First, all of the 35 gigawatts or so of new coal-fired power plants planned in the country have to capture and store about nine-tenths or more of their carbon emissions. Also, about 60 gigawatts worth of the country's existing 300 gigawatts or so of coal-fired power plants will have to be retrofitted with the technology, the report found.

Without these efforts, coal-fired power won't be economically viable in a world in which emitting carbon dioxide carries a price of about $50 a ton, Hannegan said. Various pilot projects underway show promise, but will have to be brought to commercially viable costs through new technology, he said.

The United States' big push to develop a carbon capture and sequestration pilot project, the FutureGen Alliance, backed by the Illinois power industry consortium, recently received a new lease on life from the Department of Energy, which reauthorized the public-private partnership after it was canceled in 2007 due to projected cost overruns.

Hannegan pointed to technology being developed by French energy company Alstom as another bright spot for carbon capture. Alstom has reported an 88 percent carbon capture rate at a pilot project at We Energies' coal plant in Pleasant Prairie, Wisconsin that uses chilled ammonia to capture CO2 from a coal plant's smokestacks, and is doing a similar pilot project at a West Virginia coal plant owned by utility American Electric Power.

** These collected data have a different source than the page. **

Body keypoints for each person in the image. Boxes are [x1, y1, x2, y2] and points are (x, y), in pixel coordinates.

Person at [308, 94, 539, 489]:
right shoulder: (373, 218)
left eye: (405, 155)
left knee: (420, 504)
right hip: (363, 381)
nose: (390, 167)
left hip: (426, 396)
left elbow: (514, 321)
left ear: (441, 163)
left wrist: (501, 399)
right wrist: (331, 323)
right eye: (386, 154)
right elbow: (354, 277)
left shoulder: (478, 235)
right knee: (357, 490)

EPRI's report also assumes that less expensive energy efficiency efforts are undertaking on a broad scale, including a host of efforts that would cost less than $50 per ton of greenhouse gas emissions reduced laid out in a recent report from consulting firm McKinsey & Co., Hannegan said.

Those include more efficient lighting and commercial electronics, more fuel-efficient cars, more efficient insulation for homes and businesses, the development cellulosic biofuels and combined heat and power systems for factories and commercial buildings.

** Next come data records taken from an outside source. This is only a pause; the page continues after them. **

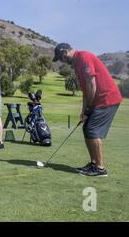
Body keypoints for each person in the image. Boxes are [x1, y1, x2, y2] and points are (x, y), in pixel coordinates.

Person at [52, 43, 122, 177]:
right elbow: (86, 90)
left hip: (107, 98)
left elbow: (92, 84)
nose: (62, 61)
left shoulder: (83, 57)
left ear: (65, 52)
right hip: (98, 100)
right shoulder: (77, 64)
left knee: (92, 130)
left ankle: (100, 168)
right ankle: (94, 163)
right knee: (86, 128)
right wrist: (84, 111)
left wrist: (89, 107)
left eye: (61, 58)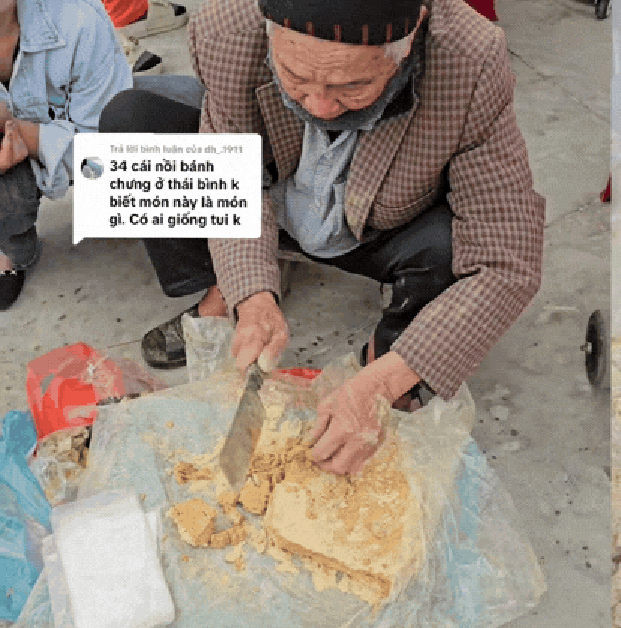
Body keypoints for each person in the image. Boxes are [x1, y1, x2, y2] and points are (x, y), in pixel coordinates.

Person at [99, 0, 545, 475]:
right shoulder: (226, 31)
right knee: (132, 127)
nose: (319, 106)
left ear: (412, 35)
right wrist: (250, 291)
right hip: (276, 196)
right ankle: (225, 290)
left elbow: (506, 258)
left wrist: (385, 381)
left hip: (375, 225)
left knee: (453, 247)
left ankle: (386, 363)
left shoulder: (469, 58)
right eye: (294, 76)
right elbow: (228, 169)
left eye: (353, 85)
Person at [0, 0, 133, 309]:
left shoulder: (78, 20)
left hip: (93, 131)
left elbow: (104, 152)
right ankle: (9, 244)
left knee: (140, 125)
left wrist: (19, 131)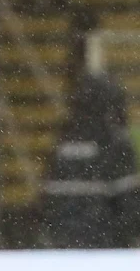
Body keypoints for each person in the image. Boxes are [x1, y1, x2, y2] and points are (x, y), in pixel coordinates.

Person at [43, 74, 139, 248]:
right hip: (104, 245)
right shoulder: (114, 141)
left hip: (64, 243)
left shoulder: (64, 139)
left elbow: (49, 197)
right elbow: (129, 203)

"We're doing all that, but at the level of decarbonization we're aiming at, we need all that and then some," Hannegan said.

EPRI's report adds more data to the growing body of research that indicates the challenge the world faces in cutting man-made greenhouse gas emissions at a cost that doesn't wreck the global economy.

The International Energy Agency said in a June 2008 report that cutting emissions 50 percent to bring atmospheric carbon dioxide levels down to where they are today by 2050 would cost $45 trillion in investments in CO2 capture and storage, solar and wind energy and emissions-free transportation.

Put another way, the world will need to see $515 billion per year invested in new cleaner forms of energy generation to meet a 60-percent reduction in greenhouse gas emissions by 2030, according to a report released in January the World Economic Forum and New Energy Finance.